Baird addressed a full crowd at Goizueta alongside a panel made up of moderator and Social Enterprise @ Goizueta’s Peter Roberts, Goodie Nation’s Joey Womack and Rimidi’s Lucienne Ide during the Social Impact Panel Series sponsored by BNY Mellon Wealth Management.
“Eighty percent of starting investment goes to three states: New York, Massachusetts and California,” Baird continued. “There’s a reason startups in Atlanta and investors in Atlanta both go to other states to find money or find investment opportunities.”
In fact, looking in detail at the startup landscaping, Baird said about 5 percent of investment in new businesses go to companies run by women and about 1 percent goes to companies run by African-Americans or Latinos.
“The society we have is not reflective of who’s getting resources,” Baird said. “This is not because there aren’t any good startups in Atlanta or Cincinnati or Central Virginia. It’s because the way our innovation economy works is filled with blind spots.”
The hardest part about blind spots is the inability to see them yourself.
“The one thing about blind spots is that you can’t ever see them no matter how self-aware you are,” Baird said. “You need other people to reflect them back to you.”
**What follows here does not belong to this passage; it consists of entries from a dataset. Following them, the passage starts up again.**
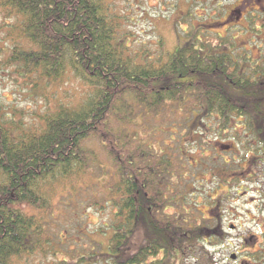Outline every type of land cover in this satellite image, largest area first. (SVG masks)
Here are the masks:
<instances>
[{
	"label": "trees",
	"instance_id": "1",
	"mask_svg": "<svg viewBox=\"0 0 264 264\" xmlns=\"http://www.w3.org/2000/svg\"><path fill=\"white\" fill-rule=\"evenodd\" d=\"M0 17L10 20L3 25L9 28L3 45L11 46L9 53L2 49L0 65L9 71L18 66L34 86L70 76L85 87L78 104L58 102L33 121H16L14 115L6 120L0 111V264H29L37 256L68 264L56 259V238H49L43 216L53 211L58 188L65 190L89 171L90 141L100 145L114 171V191L101 201L115 212L107 252L94 251L95 244L74 264H186L187 253L204 249L198 246L203 240L211 238L215 246L227 240L216 218H197L203 214L189 189L199 183L193 177L199 164L187 170L183 159L189 147H209L203 140L209 122L193 117L192 110L234 95L221 52L235 49L231 35L152 55L131 47L126 16L107 0H0ZM158 119L151 128L150 120ZM261 120L256 117L257 124ZM227 123L233 122H216L219 128ZM171 124L175 134L169 133ZM223 160L216 157L215 165L198 172L231 170ZM233 179L219 182L229 186ZM80 189L79 182L69 188L76 194ZM205 201L215 211L219 200Z\"/></svg>",
	"mask_w": 264,
	"mask_h": 264
},
{
	"label": "rangeland",
	"instance_id": "2",
	"mask_svg": "<svg viewBox=\"0 0 264 264\" xmlns=\"http://www.w3.org/2000/svg\"><path fill=\"white\" fill-rule=\"evenodd\" d=\"M107 1L110 3V6H116L117 11L122 12L126 16L128 20L126 30L131 35V47L138 53L150 50L152 55H166L181 47L187 41L194 45H196L197 41H202V39H209L211 43H218L220 40L217 37L226 36L227 34L231 35L235 49L242 46L255 49L257 48V44L260 43L258 37H254L255 34H259L254 30L255 25H250L254 27L251 31L247 28L246 21L241 22L238 27H223V25L212 29L206 27L216 20L222 21L225 17V12L236 6L238 0ZM6 22L9 23L10 20L4 22L0 17V60L4 57L2 49L5 48L9 53L11 47L9 45L4 47L3 45V39L9 31L8 27H3ZM15 68L11 67L9 71L8 68L0 65V111L6 114V120L9 116L14 115V120L16 121H19L23 117L26 122H29L33 121L42 110L47 109L49 106L53 107L58 102L71 103L73 105L79 103L80 95L85 87L74 82L70 76L64 77L61 83H48L46 80L34 86L26 79H22L18 66ZM34 82L35 80L32 83ZM161 119L150 120V127L155 128ZM169 121L173 123L175 118L169 117ZM176 129V126L171 124L169 133L175 134ZM16 131V128L12 129L13 134ZM234 133L232 130H229L227 134L219 138L213 135H208L205 138L201 137L205 142L208 141L209 147L201 145H199V149L189 147L188 153L190 151V154H186L187 162L183 159V166L187 170L193 169L196 165L195 162L199 163L200 161L193 171L195 172V175H193L194 180L199 181V183L196 185L190 184L189 189V192L194 195L193 199L199 205L197 206V210L203 214L201 216L199 213L197 215L198 219L209 216L212 203L209 201L206 204V196L211 198L215 197L216 194H222L226 191V186L221 185L219 180L224 181L226 177L227 179L236 178L228 186L227 191L229 194L235 195L236 188L243 186L237 180L238 175L234 174V172L238 171L234 163V159H237V163H239V151L237 150H234L232 153H220L222 154L221 157L232 163L231 166L225 163L226 167L231 170L220 169L218 171L206 169L207 171L203 174L198 172L203 169L202 166H213L216 163L215 158L207 156L214 153L211 146L212 142L214 144L220 142L225 145L234 143L237 147L238 137H233L232 134ZM162 137L164 138L165 136ZM162 137H159V139L162 140ZM195 138L200 140V137ZM89 148L94 152V161L89 171L85 175H82L80 180L72 182L71 185L67 184L64 186L65 190L62 187L58 188V192L53 197L52 203L55 205L53 211L51 214L43 216L44 222H48L47 226L45 224L44 226L50 235L49 238L51 240L52 237L56 238V259L68 264H74L75 257L86 254L95 244L97 246L94 247V251L106 253L111 237V227L109 228L108 224L109 219L112 218V214L115 211L111 207L106 206L105 202L101 201V199L108 197L107 192L114 191L111 185L113 184L115 175L100 145L96 141H90ZM238 148L240 149V146ZM104 172L107 173L104 174ZM212 174L216 176H212ZM224 174H226V177L221 176ZM260 181L261 184H256L255 187L260 192H264V182L262 179ZM77 182L81 186L80 193L78 194L69 190ZM217 186H220V188ZM243 187L248 188L251 192L255 191L252 183H245ZM94 201L98 205H94ZM204 204L206 205L204 206ZM90 205L92 207H89ZM100 206H104V209H101L102 207ZM222 206L221 209H223V218L228 233L227 240L217 246L212 245L211 238L203 240L198 246H205L204 249H194L190 253H187L186 264H236V260H233L231 256L236 255L238 250V232L236 228L229 230V227L231 225L236 227L237 216L240 212L252 210L253 206H244L242 202L236 201H223ZM172 212V210H169L168 213ZM189 212L195 215L194 211ZM212 213L214 215L215 211H212ZM251 214L254 216L255 213L251 212ZM251 214L244 221L245 227L243 226L240 229V236L244 238L245 243L244 247H240V260H242V264L252 263L248 255H253L256 250L257 240L254 236L258 234V231L255 230L254 217ZM39 260L44 264L53 263V257L51 256L41 258L37 256L29 261V264L35 262L39 264ZM19 263L25 264L23 260L16 264Z\"/></svg>",
	"mask_w": 264,
	"mask_h": 264
},
{
	"label": "flooded vegetation",
	"instance_id": "3",
	"mask_svg": "<svg viewBox=\"0 0 264 264\" xmlns=\"http://www.w3.org/2000/svg\"><path fill=\"white\" fill-rule=\"evenodd\" d=\"M250 15V16H248ZM247 23V28L250 24L255 25V30L259 34L254 35L258 37L257 48H236L223 49L221 52L225 55L223 61L225 67L229 68L226 75V83L229 87L234 86L232 98L223 99L215 98L213 106L201 108L199 110H192V116H198L200 120L208 121V127L205 131V136L213 135L217 138L228 133L229 130H234L240 137V143L237 147L232 144H222L220 142L211 143L214 153L208 155L213 158L224 159L220 153H232L234 150L239 151V163L237 164L238 182L240 185L245 183H252L254 185V192L248 190L243 186L236 188V194H229L228 186L221 195L216 194L212 197L219 202L213 206L215 214L212 210L209 211L208 219L216 218L220 229L226 230L225 221L223 218V209H221L222 202H242L244 206H253L252 210H243L237 216V226L231 225L229 230L237 229L238 250L236 255H232L236 264H242L240 260V247H244V238L240 236V229L245 227L244 221L251 212H254L253 223L258 234L254 236L257 240L256 250L254 254H250V264H264V192L256 189V184H261V179L264 182V114L260 115L259 111H264V0H238L237 5L225 12V17L220 22H212L213 26L209 28H216L220 25L223 27H238L241 22ZM241 33V32H240ZM194 52V51H193ZM198 52V51H197ZM192 53V51H190ZM229 64H232L231 66ZM191 116V117H192ZM262 118V124L256 123V117ZM255 117V121H254ZM218 127L216 122H228ZM216 121V122H214ZM212 122V124H211ZM240 146V149L238 148ZM212 152V150H211ZM238 161V160H237ZM236 161V162H237ZM229 165V162L223 160ZM197 166V162H195ZM200 163V161H199ZM198 163V164H199ZM220 196V198H218ZM239 198V199H238ZM241 215V216H240ZM215 216V217H214ZM241 241V246H240Z\"/></svg>",
	"mask_w": 264,
	"mask_h": 264
},
{
	"label": "water",
	"instance_id": "4",
	"mask_svg": "<svg viewBox=\"0 0 264 264\" xmlns=\"http://www.w3.org/2000/svg\"><path fill=\"white\" fill-rule=\"evenodd\" d=\"M232 258H234V257H232Z\"/></svg>",
	"mask_w": 264,
	"mask_h": 264
}]
</instances>
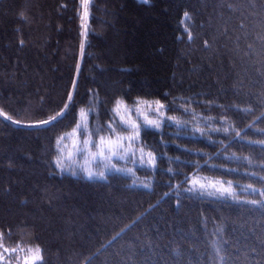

Blind spots can occur everywhere, but what’s key and what can help entrepreneurs move forward is the ability to learn from those blind spots.
“A few things we noticed in terms of blind spots is that especially around social impact, the narrative makes a huge difference in terms of decisions from partners to invest, buy, etc., and what we were seeing was that the founders with the best stories, not necessarily the ones that can move the needle the most, were getting the most attention,” Womack said.
Although most investments go through the three core cities, Baird is beginning to see a revolution in the innovation world. Ide focuses her time in the healthcare sector and quickly realized Atlanta was the ideal location.
“We have the perfect market right here,” Ide said. “It’s a business community that I love and that loves to count the fact that we have more health tech here in Atlanta than anywhere in the world. I challenged it by asking, how is that helping people who live in Atlanta? How are we taking that technology to solve our own problems with access to health and literacy, and shame on us if not. And that’s been a really great for us.”
Concluding the session, Roberts explained it’s truly about learning from every entrepreneur across all platforms.
“Look across the boundaries and really pay serious attention to the entrepreneurs of different places, of different problems, of different skin colors or genders,” he said. “Instead of looking at them as people who need to be advised, be very cognizant of the fact that there’s a wealth of understanding and experience and ideas that need to be taken seriously.”